# [Recorded information]
::::

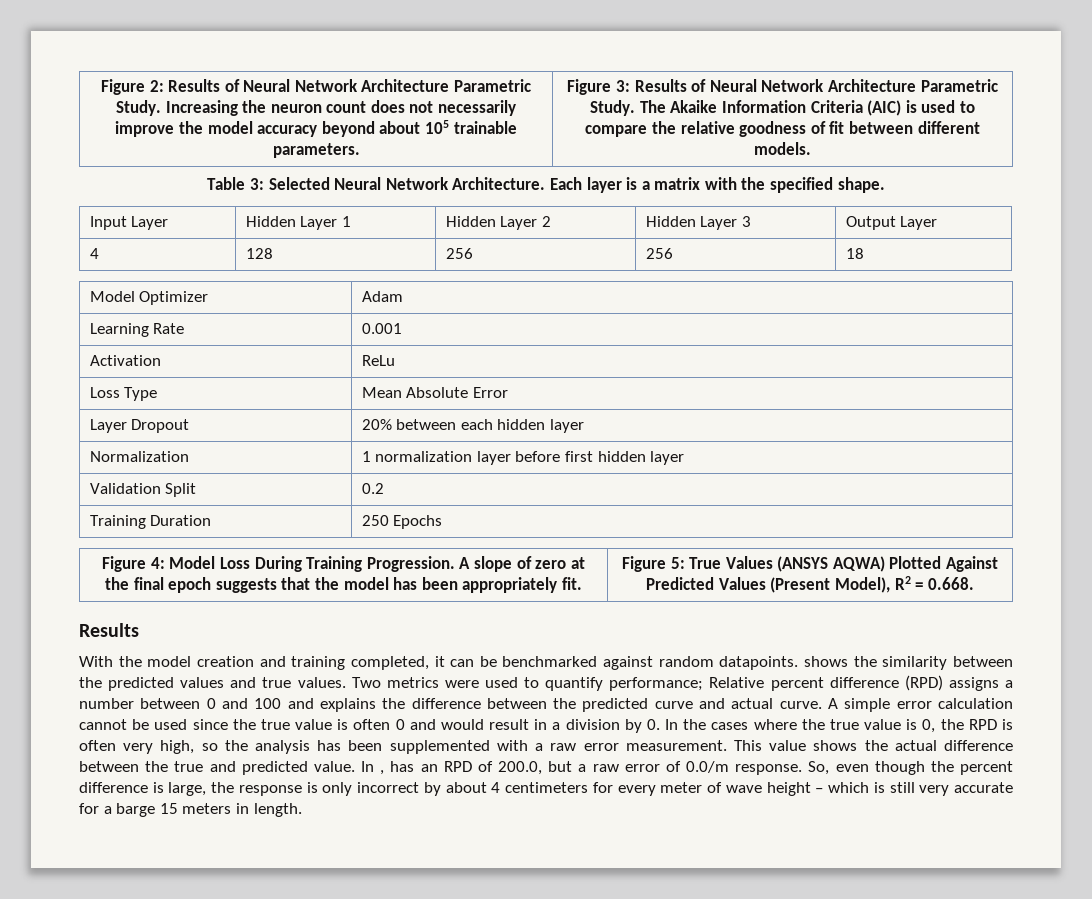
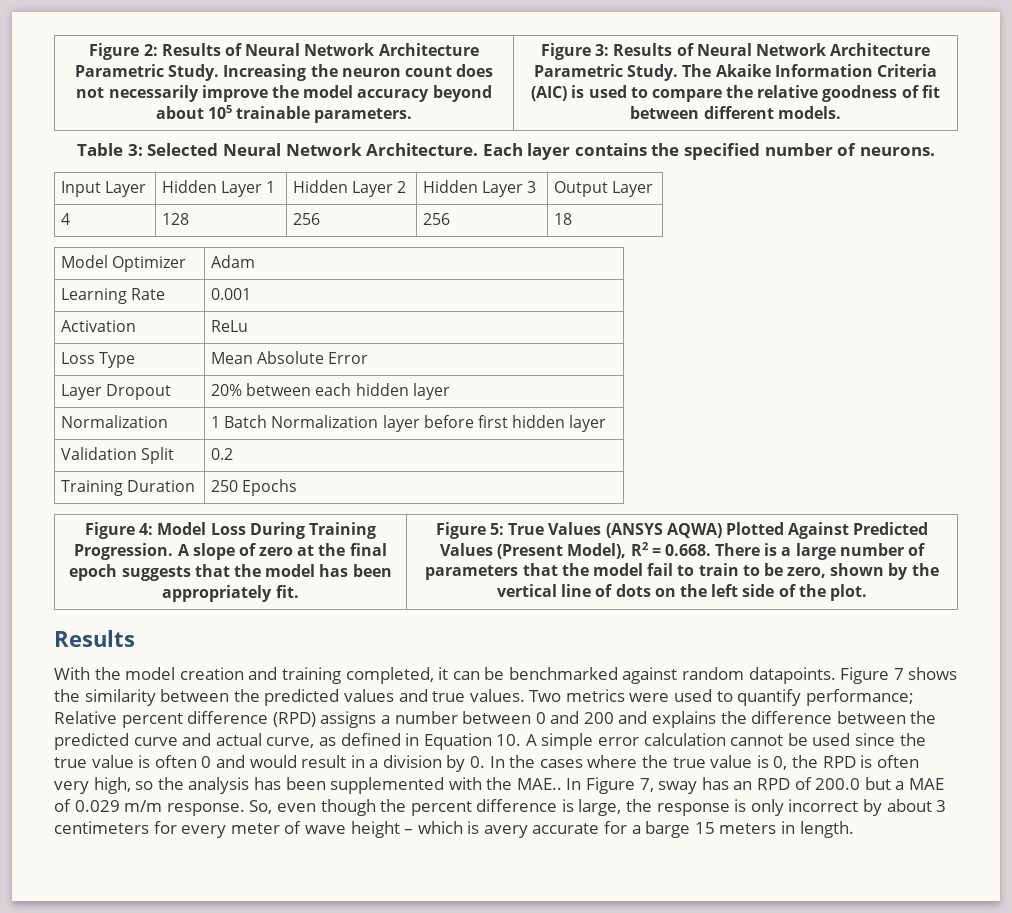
[626,177,885,193] is a matrix with the specified shape. -> [574,143,935,160] contains the specified number of neurons.
[375,451,473,462] normalization -> [224,415,379,428] Batch Normalization
(974, 583) none -> [715,543,926,560] [425,563,939,580] [497,584,867,601] There is a large number of parameters that the model fail to train to be zero, shown by the vertical line of dots on the left side of the plot.
(799, 663) none -> [840,667,904,684] Figure 7
[254,698,282,709] 100 -> [583,712,614,724] 200
[779,701,822,709] curve. -> [266,733,522,750] curve, as defined in Equation 10.
[535,740,1014,751] [79,761,385,775] a raw error measurement. This value shows the actual difference between the true and predicted value. In , -> [486,777,698,794] the MAE.. In Figure 7, sway
[498,761,542,775] 200.0, -> [815,778,861,790] 200.0
[592,761,729,773] raw error of 0.0/m -> [908,778,944,790] [54,799,163,812] MAE of 0.029 m/m
[491,782,501,793] 4 -> [936,800,947,812] 3
[889,782,950,796] still very -> [483,825,528,838] avery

::::

# [Task requirements]
Across the listing above, find all lines where the word "error" is present and copy them.

# [Exercise solution]
[535,740,1014,751] [79,761,385,775] a raw error measurement. This value shows the actual difference between the true and predicted value. In , -> [486,777,698,794] the MAE.. In Figure 7, sway
[592,761,729,773] raw error of 0.0/m -> [908,778,944,790] [54,799,163,812] MAE of 0.029 m/m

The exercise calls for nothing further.